**WHAT THE EXERCISE ASKS**
Copy the material from the line with "Initially hiring for" up to and including the line with "## 💼 About Me", swapping "QA Analyst" for "Quality Assurance Analyst" and keeping everything else the same. Leave the pictures out.

(Rendered images with source text)
________________________________________
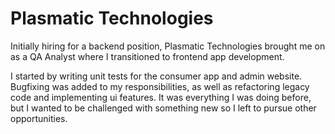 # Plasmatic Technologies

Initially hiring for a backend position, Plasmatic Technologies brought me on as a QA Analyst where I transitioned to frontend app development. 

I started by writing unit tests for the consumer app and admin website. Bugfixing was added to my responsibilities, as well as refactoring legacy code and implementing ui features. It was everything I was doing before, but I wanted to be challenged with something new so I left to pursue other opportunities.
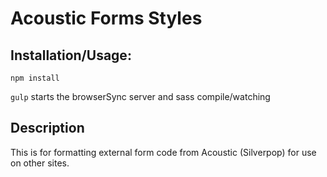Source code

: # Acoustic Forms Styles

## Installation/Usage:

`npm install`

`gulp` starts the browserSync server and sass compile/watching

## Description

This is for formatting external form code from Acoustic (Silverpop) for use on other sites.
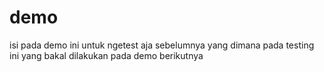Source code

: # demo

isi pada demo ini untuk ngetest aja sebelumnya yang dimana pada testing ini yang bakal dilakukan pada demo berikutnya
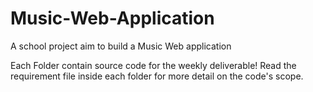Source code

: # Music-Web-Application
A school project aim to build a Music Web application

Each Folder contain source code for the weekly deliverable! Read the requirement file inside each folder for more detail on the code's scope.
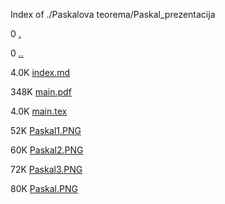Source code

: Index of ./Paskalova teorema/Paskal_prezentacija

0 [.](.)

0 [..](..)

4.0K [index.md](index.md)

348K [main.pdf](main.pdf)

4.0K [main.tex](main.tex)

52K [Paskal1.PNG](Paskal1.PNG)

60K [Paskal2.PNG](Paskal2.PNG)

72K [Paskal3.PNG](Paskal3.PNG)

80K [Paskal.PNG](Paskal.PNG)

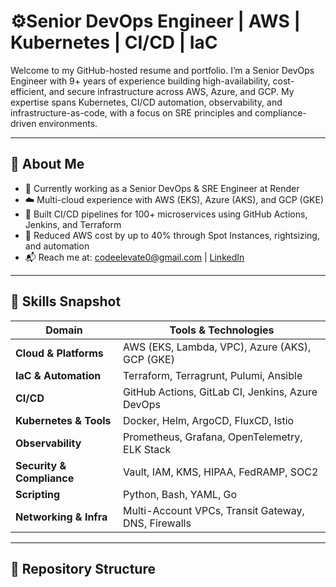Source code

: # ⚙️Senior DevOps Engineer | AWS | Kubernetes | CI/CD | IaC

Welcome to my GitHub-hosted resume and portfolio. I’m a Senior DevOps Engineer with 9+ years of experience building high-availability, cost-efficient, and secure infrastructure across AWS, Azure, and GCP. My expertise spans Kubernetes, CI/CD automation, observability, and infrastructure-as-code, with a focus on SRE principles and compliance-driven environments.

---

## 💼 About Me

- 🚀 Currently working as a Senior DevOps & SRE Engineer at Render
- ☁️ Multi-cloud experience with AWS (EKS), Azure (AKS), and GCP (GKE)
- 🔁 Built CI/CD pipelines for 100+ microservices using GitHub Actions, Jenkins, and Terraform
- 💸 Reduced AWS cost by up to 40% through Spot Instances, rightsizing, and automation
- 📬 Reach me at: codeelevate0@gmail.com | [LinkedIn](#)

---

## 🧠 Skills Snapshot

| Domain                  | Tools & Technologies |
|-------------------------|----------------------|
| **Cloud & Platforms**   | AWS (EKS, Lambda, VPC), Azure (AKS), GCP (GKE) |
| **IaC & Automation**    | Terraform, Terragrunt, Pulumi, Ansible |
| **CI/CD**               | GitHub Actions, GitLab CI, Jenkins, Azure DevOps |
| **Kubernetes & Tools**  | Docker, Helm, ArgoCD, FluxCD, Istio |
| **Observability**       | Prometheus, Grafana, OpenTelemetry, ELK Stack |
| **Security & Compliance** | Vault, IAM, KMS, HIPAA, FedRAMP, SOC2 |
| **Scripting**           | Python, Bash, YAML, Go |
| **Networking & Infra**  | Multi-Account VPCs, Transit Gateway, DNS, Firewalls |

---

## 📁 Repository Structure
________________________________________
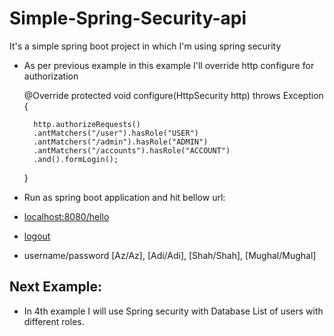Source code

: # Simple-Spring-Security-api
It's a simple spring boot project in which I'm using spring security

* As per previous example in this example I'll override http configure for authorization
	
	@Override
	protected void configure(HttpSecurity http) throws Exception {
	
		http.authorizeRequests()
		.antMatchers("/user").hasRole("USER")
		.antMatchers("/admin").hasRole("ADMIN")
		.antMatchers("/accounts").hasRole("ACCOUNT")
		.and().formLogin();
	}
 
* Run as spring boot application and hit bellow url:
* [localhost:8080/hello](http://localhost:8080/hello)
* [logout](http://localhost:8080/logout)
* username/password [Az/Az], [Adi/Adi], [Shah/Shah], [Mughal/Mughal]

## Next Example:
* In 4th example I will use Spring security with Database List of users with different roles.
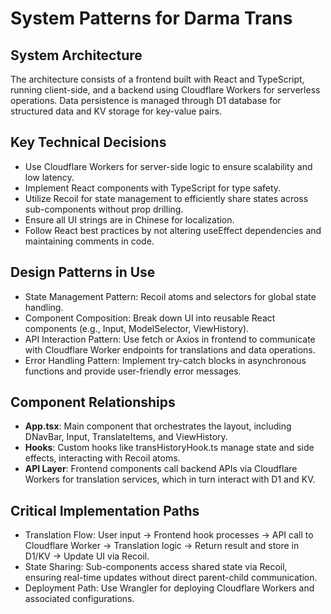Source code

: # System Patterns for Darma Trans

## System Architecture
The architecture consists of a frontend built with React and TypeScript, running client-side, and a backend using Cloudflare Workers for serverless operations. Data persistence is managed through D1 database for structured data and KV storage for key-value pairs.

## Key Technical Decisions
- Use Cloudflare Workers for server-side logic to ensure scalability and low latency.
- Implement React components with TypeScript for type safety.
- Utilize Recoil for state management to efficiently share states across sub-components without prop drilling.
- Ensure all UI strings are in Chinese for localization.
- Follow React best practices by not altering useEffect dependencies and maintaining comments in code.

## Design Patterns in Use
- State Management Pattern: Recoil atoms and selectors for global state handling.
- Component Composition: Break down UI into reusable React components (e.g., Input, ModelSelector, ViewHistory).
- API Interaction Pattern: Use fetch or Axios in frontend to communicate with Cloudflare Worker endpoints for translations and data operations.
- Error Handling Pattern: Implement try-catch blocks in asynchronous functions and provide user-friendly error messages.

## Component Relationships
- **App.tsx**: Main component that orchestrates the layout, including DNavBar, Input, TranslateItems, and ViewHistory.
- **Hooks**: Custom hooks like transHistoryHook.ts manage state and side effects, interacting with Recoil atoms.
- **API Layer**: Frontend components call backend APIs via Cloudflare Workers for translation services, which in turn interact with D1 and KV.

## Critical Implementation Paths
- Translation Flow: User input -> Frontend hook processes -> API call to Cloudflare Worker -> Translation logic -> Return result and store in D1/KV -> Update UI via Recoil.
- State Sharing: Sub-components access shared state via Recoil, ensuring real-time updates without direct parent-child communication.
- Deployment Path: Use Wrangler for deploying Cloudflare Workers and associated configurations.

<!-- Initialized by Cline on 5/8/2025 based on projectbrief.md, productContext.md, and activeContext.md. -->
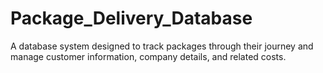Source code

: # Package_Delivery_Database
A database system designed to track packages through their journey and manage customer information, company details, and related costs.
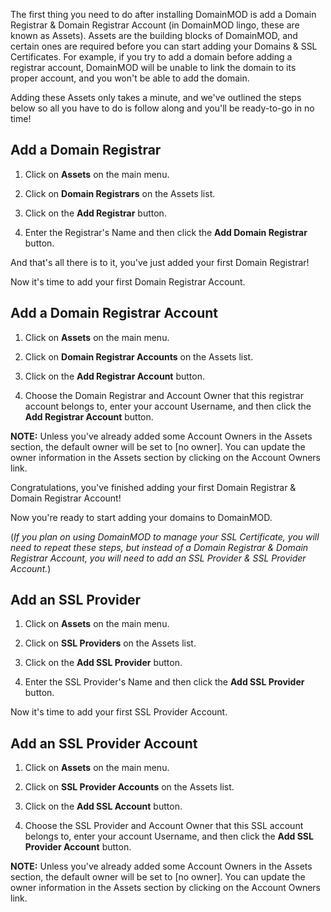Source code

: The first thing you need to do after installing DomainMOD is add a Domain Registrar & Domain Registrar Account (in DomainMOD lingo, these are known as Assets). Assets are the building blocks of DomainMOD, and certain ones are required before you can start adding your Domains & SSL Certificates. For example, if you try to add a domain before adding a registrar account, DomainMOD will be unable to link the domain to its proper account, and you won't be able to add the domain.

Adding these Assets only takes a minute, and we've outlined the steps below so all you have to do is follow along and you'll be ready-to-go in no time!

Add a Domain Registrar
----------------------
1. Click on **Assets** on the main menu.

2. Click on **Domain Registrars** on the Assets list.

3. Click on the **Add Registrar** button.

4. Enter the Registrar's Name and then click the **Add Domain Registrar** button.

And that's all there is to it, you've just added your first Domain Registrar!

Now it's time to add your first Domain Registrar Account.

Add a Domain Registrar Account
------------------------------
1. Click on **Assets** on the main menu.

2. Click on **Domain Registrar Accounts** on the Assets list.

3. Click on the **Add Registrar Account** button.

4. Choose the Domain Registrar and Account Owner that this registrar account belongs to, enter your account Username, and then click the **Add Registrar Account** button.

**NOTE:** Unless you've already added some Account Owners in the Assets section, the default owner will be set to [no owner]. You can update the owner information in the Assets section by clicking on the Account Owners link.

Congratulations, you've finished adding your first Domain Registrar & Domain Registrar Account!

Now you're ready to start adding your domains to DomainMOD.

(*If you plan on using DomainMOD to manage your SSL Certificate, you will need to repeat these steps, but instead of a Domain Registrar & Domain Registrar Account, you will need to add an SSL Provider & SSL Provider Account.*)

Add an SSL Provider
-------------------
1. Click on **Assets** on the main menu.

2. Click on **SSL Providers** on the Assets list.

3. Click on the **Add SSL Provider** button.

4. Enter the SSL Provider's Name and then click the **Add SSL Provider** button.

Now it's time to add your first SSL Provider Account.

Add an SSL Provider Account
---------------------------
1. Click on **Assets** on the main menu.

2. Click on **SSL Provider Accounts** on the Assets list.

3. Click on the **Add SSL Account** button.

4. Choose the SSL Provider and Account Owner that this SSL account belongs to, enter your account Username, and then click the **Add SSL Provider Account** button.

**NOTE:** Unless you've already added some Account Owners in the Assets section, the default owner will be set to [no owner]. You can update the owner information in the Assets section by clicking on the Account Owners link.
________________________________________
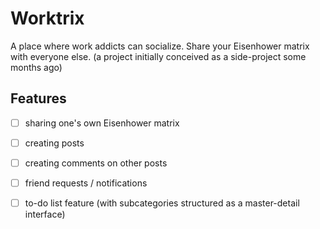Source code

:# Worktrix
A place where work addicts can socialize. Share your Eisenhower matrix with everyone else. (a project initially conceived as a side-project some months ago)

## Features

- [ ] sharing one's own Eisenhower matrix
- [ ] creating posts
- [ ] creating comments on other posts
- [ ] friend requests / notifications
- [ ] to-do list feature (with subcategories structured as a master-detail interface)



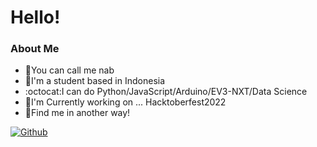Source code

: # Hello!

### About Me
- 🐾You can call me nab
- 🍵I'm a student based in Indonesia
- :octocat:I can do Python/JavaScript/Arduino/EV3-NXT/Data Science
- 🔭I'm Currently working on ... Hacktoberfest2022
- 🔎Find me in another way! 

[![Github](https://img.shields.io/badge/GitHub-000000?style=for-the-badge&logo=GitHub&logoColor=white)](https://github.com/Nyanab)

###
________________________________________
**WRITTEN REPLY**
Initially hiring for a backend position, Plasmatic Technologies brought me on as a Quality Assurance Analyst where I transitioned to frontend app development. 

I started by writing unit tests for the consumer app and admin website. Bugfixing was added to my responsibilities, as well as refactoring legacy code and implementing ui features. It was everything I was doing before, but I wanted to be challenged with something new so I left to pursue other opportunities.
Source code

: # Acoustic Forms Styles

## Installation/Usage:

`npm install`

`gulp` starts the browserSync server and sass compile/watching

## Description

This is for formatting external form code from Acoustic (Silverpop) for use on other sites.
Source code

: # demo

isi pada demo ini untuk ngetest aja sebelumnya yang dimana pada testing ini yang bakal dilakukan pada demo berikutnya
Source code

: # Music-Web-Application
A school project aim to build a Music Web application

Each Folder contain source code for the weekly deliverable! Read the requirement file inside each folder for more detail on the code's scope.
Source code

: Index of ./Paskalova teorema/Paskal_prezentacija

0 [.](.)

0 [..](..)

4.0K [index.md](index.md)

348K [main.pdf](main.pdf)

4.0K [main.tex](main.tex)

52K [Paskal1.PNG](Paskal1.PNG)

60K [Paskal2.PNG](Paskal2.PNG)

72K [Paskal3.PNG](Paskal3.PNG)

80K [Paskal.PNG](Paskal.PNG)

Source code

: # ⚙️Senior DevOps Engineer | AWS | Kubernetes | CI/CD | IaC

Welcome to my GitHub-hosted resume and portfolio. I’m a Senior DevOps Engineer with 9+ years of experience building high-availability, cost-efficient, and secure infrastructure across AWS, Azure, and GCP. My expertise spans Kubernetes, CI/CD automation, observability, and infrastructure-as-code, with a focus on SRE principles and compliance-driven environments.

---

## 💼 About Me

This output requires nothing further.